*Exercise instructions*: One number is all that is asked for: the number of lines below that hold the string "Polacy".

*Items from a data source*:

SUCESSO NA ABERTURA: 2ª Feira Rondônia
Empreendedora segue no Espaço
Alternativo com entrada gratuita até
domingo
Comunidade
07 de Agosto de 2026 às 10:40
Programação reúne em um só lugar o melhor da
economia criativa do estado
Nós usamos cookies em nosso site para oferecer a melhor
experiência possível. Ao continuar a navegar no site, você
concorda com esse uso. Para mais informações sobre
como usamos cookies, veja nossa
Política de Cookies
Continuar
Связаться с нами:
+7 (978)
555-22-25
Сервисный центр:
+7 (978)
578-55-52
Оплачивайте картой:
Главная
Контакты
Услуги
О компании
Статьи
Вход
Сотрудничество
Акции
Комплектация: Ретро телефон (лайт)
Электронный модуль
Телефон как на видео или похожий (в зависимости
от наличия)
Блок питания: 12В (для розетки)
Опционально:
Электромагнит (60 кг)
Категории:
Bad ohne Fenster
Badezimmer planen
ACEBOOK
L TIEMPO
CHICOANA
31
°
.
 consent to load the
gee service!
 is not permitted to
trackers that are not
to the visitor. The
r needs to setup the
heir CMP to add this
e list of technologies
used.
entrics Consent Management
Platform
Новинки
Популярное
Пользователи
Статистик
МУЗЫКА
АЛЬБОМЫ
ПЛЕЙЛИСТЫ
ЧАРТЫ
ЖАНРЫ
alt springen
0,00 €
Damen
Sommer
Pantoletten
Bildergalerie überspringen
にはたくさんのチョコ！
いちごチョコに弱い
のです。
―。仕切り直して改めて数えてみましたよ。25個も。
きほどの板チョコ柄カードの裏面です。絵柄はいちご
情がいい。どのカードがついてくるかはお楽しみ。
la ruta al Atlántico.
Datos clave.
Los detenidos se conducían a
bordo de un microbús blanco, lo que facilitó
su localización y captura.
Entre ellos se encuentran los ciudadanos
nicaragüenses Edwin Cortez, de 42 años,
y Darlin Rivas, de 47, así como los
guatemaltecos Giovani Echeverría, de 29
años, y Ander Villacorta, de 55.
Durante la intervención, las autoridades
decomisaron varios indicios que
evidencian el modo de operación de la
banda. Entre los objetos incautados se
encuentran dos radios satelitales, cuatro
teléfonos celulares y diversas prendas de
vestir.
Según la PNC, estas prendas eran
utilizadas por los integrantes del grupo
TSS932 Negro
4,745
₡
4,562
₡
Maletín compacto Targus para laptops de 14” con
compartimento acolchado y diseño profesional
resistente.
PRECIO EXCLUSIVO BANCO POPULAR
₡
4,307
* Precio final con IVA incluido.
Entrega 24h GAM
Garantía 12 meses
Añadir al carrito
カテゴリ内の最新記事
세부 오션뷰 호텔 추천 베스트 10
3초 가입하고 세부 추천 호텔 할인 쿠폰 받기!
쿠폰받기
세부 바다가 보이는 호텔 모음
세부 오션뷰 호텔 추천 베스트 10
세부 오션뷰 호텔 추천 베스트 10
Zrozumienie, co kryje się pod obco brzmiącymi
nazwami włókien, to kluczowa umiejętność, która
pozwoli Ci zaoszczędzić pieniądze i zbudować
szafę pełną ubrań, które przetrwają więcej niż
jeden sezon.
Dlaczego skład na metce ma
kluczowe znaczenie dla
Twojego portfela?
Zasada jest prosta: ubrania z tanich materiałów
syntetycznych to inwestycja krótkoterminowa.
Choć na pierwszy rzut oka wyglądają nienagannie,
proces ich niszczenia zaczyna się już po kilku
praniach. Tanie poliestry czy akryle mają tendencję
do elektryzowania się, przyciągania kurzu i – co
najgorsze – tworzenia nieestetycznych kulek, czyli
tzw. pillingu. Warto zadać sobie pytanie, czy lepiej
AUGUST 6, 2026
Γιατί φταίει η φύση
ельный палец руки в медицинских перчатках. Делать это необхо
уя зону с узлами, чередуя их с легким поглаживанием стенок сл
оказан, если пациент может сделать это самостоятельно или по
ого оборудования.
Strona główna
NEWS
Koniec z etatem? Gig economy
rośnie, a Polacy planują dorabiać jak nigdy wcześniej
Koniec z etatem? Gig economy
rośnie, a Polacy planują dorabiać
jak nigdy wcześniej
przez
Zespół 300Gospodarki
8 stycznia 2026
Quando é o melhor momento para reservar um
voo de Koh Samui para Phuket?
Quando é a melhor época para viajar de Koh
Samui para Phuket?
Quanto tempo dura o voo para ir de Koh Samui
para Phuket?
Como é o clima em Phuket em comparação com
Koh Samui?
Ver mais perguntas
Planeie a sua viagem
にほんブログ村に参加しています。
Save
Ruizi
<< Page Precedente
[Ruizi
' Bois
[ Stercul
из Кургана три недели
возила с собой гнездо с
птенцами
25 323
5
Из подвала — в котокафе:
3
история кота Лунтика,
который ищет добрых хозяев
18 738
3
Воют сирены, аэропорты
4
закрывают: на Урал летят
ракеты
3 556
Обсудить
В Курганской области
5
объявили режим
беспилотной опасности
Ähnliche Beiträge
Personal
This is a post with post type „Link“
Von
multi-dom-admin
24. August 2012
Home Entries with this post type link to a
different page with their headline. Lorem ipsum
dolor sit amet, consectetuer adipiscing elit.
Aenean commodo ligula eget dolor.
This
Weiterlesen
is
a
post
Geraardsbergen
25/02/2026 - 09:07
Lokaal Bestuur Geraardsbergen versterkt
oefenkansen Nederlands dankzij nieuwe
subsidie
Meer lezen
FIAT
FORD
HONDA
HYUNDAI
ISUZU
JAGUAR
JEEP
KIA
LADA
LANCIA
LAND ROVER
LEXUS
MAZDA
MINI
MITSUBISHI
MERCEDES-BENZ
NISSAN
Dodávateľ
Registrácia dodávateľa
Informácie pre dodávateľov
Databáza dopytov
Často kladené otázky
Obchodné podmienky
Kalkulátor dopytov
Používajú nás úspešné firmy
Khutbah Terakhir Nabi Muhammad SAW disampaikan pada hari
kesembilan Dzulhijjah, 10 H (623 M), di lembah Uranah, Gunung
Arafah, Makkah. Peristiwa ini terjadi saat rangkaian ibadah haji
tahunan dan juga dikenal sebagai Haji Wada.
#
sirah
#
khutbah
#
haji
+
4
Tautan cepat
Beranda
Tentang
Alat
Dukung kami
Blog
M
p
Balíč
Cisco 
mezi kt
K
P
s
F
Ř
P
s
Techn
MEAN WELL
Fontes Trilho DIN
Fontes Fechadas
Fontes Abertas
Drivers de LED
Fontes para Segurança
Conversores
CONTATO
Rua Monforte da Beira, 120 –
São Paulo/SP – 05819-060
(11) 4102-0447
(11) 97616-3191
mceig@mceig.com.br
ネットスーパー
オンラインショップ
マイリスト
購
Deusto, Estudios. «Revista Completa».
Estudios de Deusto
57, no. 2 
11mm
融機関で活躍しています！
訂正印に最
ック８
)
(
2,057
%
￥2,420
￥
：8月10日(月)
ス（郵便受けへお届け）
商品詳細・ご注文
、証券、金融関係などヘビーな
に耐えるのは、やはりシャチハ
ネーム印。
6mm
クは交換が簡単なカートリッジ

*Output for this task*: 2